WHAT TO WORK ON ::
Answer the following questions from the forum thread below, marking each answer (a), (b) or (c) to match.
(a) How many registers does the design have, and how many bits wide is each one?
(b) How large does the poster say the RTL code may end up if case statements list each scenario?
(c) What does the reply assume the poster is modeling?

How best do I implement routing boxes in RTL?

N

news reader

In the design I have 256 3-bit registers, every time I need to read or
write 16 of them (data_o0, 1, ...15).
The read/write address is not totally random.

For example, assuming that I arrange the register into a 16X16 matrix,
data_o0 accesses
among the zeros row or column. data_o1 may access from 20 of the
registers, but not 256, data_o2 may
access from 30 of the variables, etc.

If I code such that every output reads from the 256 registers, the final
logic will be overkill and highly redundant.



If I use case statements to list each of the senarios, the RTL code may end
up 500 kilobyte.
Will design compiler synthesize a 500KB design efficiently? Will NCVerilog
compile and simulate it efficiently?

Are there any neater techniques to attack this problem?
 
?

=?iso-8859-1?B?VXRrdSDWemNhbg==?=

Hi "news reader", my humble perls in between..

news said:
In the design I have 256 3-bit registers, every time I need to read or
write 16 of them (data_o0, 1, ...15).
The read/write address is not totally random.

It seems that you have an algorithm that handles a deterministic
distribution of the values to be accessed. Therefore you think you can
implement it with logic only.

I assume you are modeling an algorithm for a special matrix operation.
For example, assuming that I arrange the register into a 16X16 matrix,
data_o0 accesses among the zeros row or column. data_o1 may access from 20 of the
registers, but not 256, data_o2 may access from 30 of the variables, etc.

The values do not give us much info. data_ox (x = 1, 2, ...) is
accessing which elements and in which distribution?
If I code such that every output reads from the 256 registers, the final
logic will be overkill and highly redundant.

You think that the distribution of elements can be accessed with pure
logic.
Therefore you tried to model your logic to cover every case, or you
want to do it so.

SUPPLIED ENTRIES ::
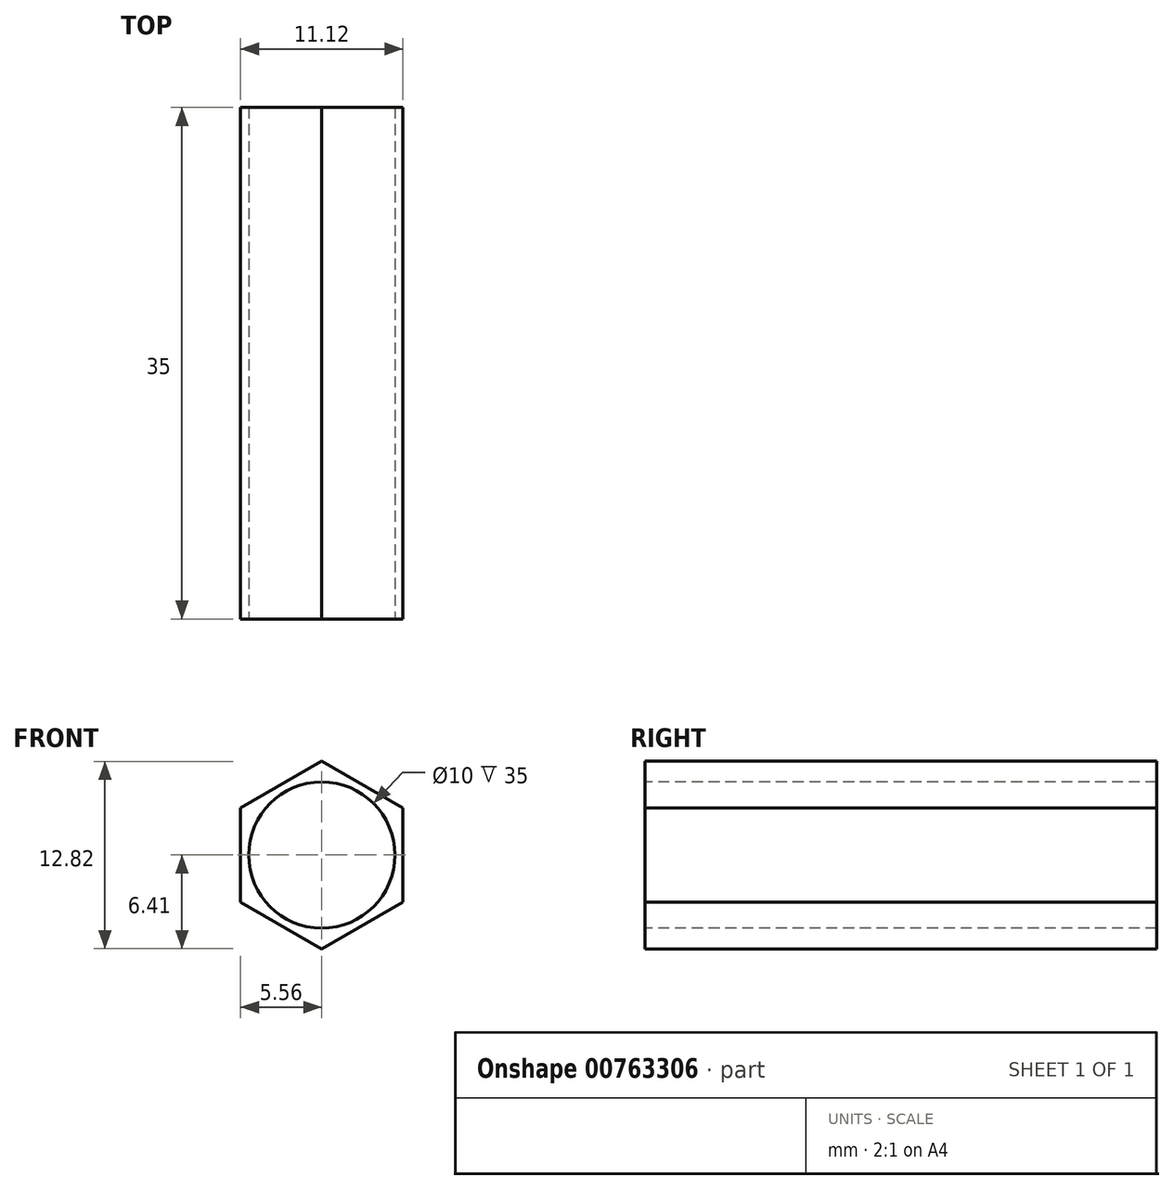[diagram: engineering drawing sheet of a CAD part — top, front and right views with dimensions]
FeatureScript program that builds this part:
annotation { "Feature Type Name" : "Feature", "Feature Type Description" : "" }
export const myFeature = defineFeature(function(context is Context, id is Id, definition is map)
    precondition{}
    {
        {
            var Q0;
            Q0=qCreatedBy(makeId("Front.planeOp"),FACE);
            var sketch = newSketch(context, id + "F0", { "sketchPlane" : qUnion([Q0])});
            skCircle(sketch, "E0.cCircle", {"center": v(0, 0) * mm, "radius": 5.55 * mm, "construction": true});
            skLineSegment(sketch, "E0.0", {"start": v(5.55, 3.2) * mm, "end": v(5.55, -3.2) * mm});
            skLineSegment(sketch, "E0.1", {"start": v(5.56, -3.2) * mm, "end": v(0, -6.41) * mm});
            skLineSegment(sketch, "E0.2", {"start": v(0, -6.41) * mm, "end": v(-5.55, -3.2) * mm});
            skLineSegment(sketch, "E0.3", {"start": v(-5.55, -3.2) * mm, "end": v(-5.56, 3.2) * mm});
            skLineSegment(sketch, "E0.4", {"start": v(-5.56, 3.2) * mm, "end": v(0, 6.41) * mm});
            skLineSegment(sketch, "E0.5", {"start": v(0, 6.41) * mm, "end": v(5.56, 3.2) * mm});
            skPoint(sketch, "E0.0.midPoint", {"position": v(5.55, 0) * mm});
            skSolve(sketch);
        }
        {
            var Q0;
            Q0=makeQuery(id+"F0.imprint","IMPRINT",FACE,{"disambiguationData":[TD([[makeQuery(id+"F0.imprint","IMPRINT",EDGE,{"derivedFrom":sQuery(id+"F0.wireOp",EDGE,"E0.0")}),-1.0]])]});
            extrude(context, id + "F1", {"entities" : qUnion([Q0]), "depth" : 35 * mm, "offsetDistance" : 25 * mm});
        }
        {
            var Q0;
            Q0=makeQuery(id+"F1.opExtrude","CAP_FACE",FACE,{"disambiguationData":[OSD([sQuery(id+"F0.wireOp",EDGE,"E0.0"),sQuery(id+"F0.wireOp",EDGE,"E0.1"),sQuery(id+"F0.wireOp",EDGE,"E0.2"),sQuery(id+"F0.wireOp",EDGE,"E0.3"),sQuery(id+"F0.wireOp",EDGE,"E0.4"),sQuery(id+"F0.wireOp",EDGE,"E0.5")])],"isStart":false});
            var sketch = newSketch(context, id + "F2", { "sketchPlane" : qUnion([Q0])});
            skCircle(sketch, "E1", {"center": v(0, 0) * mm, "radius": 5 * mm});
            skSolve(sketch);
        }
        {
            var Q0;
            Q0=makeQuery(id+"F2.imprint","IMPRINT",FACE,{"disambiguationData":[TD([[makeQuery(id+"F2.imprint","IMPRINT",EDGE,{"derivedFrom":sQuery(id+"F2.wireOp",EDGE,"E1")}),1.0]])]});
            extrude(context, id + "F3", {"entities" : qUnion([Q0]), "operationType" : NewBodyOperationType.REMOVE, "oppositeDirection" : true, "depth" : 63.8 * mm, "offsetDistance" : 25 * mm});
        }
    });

TASK SOLUTION ::
(a) 256 registers, each 3 bits wide.
(b) 500 kilobytes.
(c) An algorithm for a special matrix operation.